Through a broad scope of work, there’s certain concepts and practices he’s recurrently drawn to. “It’s all lens-based and it’s always concept-led,” Jewell tells Dazed. “I think I’m generally trying to encourage people to think about how images influence our lives, and try and encourage them to look more closely.”
Jewell’s current exhibition is Faces at east London’s Sion & Moore gallery. It features two large-scale works he made during lockdown, which was a strange period of time for Jewell, who had his film project Head2Head put on hold. “Faces and ‘One Blood’ are two very different pieces, though both in a sense digital collages influenced by activities within an online world,” he explains. With time to reflect, he delved more into our general dependence on technology and social media, and its amplification in lockdown. “My thoughts were towards promoting harmony and unity amongst people, regardless of their circumstances or appearance.”

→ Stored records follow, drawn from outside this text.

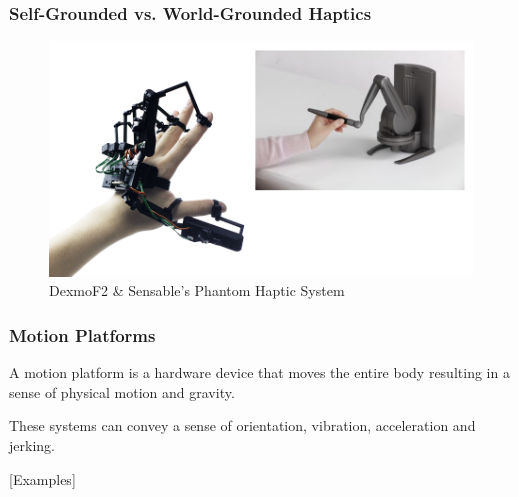 \begin{frame}
	\frametitle{Self-Grounded vs. World-Grounded Haptics}
	\begin{figure}
		\includegraphics[scale=0.3]{assets/self-world.png}
		\caption{DexmoF2 \& Sensable's Phantom Haptic System}
	\end{figure}
	
\end{frame}

\begin{frame}
	\frametitle{Motion Platforms}
	A motion platform is a hardware device that moves the entire body resulting in a sense of physical motion and gravity. 
	\vspace{.2in}
	
	
	These systems can convey a sense of orientation, vibration, acceleration and jerking.	
	\vspace{.2in}
	
	
	[Examples]
	
\end{frame}

{
      \begin{frame}[plain]
     \end{frame}
}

“One Blood” is a digital collage exploring ideas of identity. This expansive work aims to create a sense of connectivity between people by juxtaposing images of individuals from across the globe dressed in their native clothes and accessories, as well as moments of cultural appropriation. An Indigenous woman reads an issue of Vogue, with a jarring juxtaposition of a First Nations Halloween costume. There is a Maori Hells Angel, a Geisha, and a Zulu punk, and an Indigenous man inspecting a laptop screen.
“It‘s my attempt at a discussion about tribal identity and cultural appropriation en masse,” he tells us. “While at the same time bringing people together by doing away with perspective, manipulating everyone to an equal scale, whilst perusing aspects of nationality, religion, customs, and fashion, and its links to costume and craft.”

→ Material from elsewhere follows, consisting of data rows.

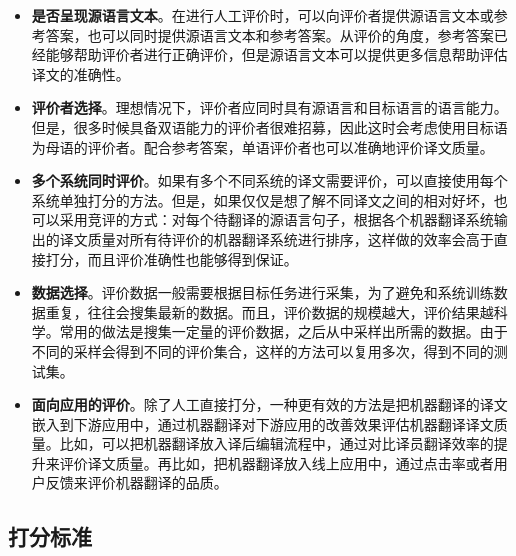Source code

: \begin{itemize}
\vspace{0.5em}
\item {\small\sffamily\bfseries{是否呈现源语言文本}}。在进行人工评价时，可以向评价者提供源语言文本或参考答案，也可以同时提供源语言文本和参考答案。从评价的角度，参考答案已经能够帮助评价者进行正确评价，但是源语言文本可以提供更多信息帮助评估译文的准确性。
\vspace{0.5em}
\item {\small\sffamily\bfseries{评价者选择}}。理想情况下，评价者应同时具有源语言和目标语言的语言能力。但是，很多时候具备双语能力的评价者很难招募，因此这时会考虑使用目标语为母语的评价者。配合参考答案，单语评价者也可以准确地评价译文质量。
\vspace{0.5em}
\item {\small\sffamily\bfseries{多个系统同时评价}}。如果有多个不同系统的译文需要评价，可以直接使用每个系统单独打分的方法。但是，如果仅仅是想了解不同译文之间的相对好坏，也可以采用竞评的方式：对每个待翻译的源语言句子，根据各个机器翻译系统输出的译文质量对所有待评价的机器翻译系统进行排序，这样做的效率会高于直接打分，而且评价准确性也能够得到保证。
\vspace{0.5em}
\item {\small\sffamily\bfseries{数据选择}}。评价数据一般需要根据目标任务进行采集，为了避免和系统训练数据重复，往往会搜集最新的数据。而且，评价数据的规模越大，评价结果越科学。常用的做法是搜集一定量的评价数据，之后从中采样出所需的数据。由于不同的采样会得到不同的评价集合，这样的方法可以复用多次，得到不同的测试集。
\vspace{0.5em}
\item {\small\sffamily\bfseries{面向应用的评价}}。除了人工直接打分，一种更有效的方法是把机器翻译的译文嵌入到下游应用中，通过机器翻译对下游应用的改善效果评估机器翻译译文质量。比如，可以把机器翻译放入译后编辑流程中，通过对比译员翻译效率的提升来评价译文质量。再比如，把机器翻译放入线上应用中，通过点击率或者用户反馈来评价机器翻译的品质。
\vspace{0.5em}
\end{itemize}


\subsection{打分标准} \label{sec:human-eval-scoring}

The exhibition’s focal work explores shared humanity and cultural differences, and highlights Jewell’s suprising affinity with Run DMC. The short film is a sequence of Jewell’s stills set to the band’s seminal track “Faces”.
“It sets out to merge our relationship with celebrity, face-swapping, tribal and online culture, ageing and self-image, with politics and advertising, employing the humour of the zeitgeist we encounter every day on social media platforms,” Jewell explains. “With this film, I’m trying to shift our perceptions by interrupting the processing of personal preconceptions and prejudices of the faces we see, via the rapidity of the images encountered.”

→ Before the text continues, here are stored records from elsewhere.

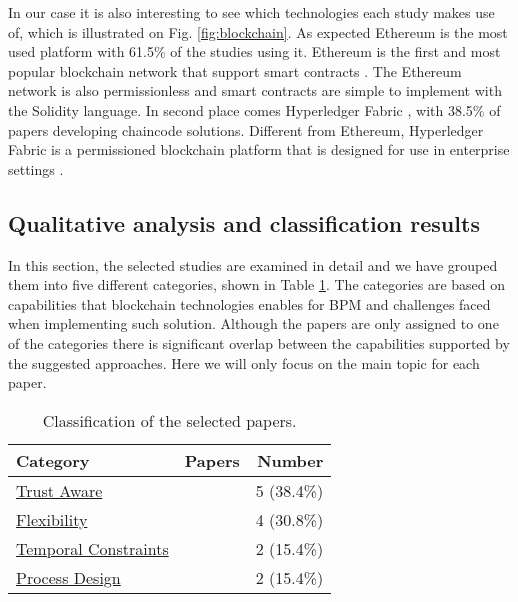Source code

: In our case it is also interesting to see which technologies each study makes use of, which is illustrated on Fig. \ref{fig:blockchain}. As expected Ethereum is the most used platform with 61.5\% of the studies using it. Ethereum is the first and most popular blockchain network that support smart contracts \cite{eth}. The Ethereum network is also permissionless and smart contracts are simple to implement with the Solidity language. In second place comes Hyperledger Fabric \cite{hyperledge}, with 38.5\% of papers developing chaincode solutions. Different from Ethereum, Hyperledger Fabric is a permissioned blockchain platform that is designed for use in enterprise settings \cite{hyperledge}. 

\subsection{Qualitative analysis and classification results}
In this section, the selected studies are examined in detail and we have grouped them into five different categories, shown in Table \ref{tab:classification}. The categories are based on capabilities that blockchain technologies enables for BPM and challenges faced when implementing such solution. Although the papers are only assigned to one of the categories there is significant overlap between the capabilities supported by the suggested approaches. Here we will only focus on the main topic for each paper.


\setlength{\tabcolsep}{3em}
\begin{table}
    \centering
    \caption{Classification of the selected papers.}
    \begin{tabular}{l c r}
        \hline
        Category & Papers & Number \\
        \hline\hline
        \hyperref[sssec:trust]{Trust Aware} & \cite{alves_exploring_2022, corradini_engineering_2022, fang_workflow_2020, nagano_blockchain_2020, akhtar_blockchain_2020} & 5 (38.4\%)\\
        \hyperref[sssec:flex]{Flexibility} & \cite{corradini_flexible_2022, lopez-pintado_controlled_2022, klinger-upgrade, loukil_decentralized_2021} & 4 (30.8\%)\\
        \hyperref[sssec:temp]{Temporal Constraints} & \cite{abid_modelling_2020, tonga_naha_pupa_2022} & 2 (15.4\%)\\
        \hyperref[sssec:design]{Process Design} & \cite{milani_business_2020, schinle_integration_2020} & 2 (15.4\%)\\
        \hline
    \end{tabular}
    \label{tab:classification}
\end{table}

While offering an examination of the more harmful consequences of what we encounter every day on the internet, Jewell’s exhibition feels more utopian than dystopian, as he continues to embrace the positive aspects of new technology and its potential. He’s interested in NFTs and excited by the democratising effect of platforms such as YouTube, which he sees as providing a public platform for creatives to share their work with a global audience. “I see that as a technology akin to street art,” he says.
Ultimately, he’s optimistic. “I’d like people to leave feeling positive through acknowledging the beauty and rich diversity of all ethnicities and cultures that populate the planet and connect us as human beings of every age, colour, size, shape, or form,” he says. Jewell’s also keen to note that he‘d love to collab with Run DMC. “If anyone out there reading this could make that happen right now, that would be fantastic!”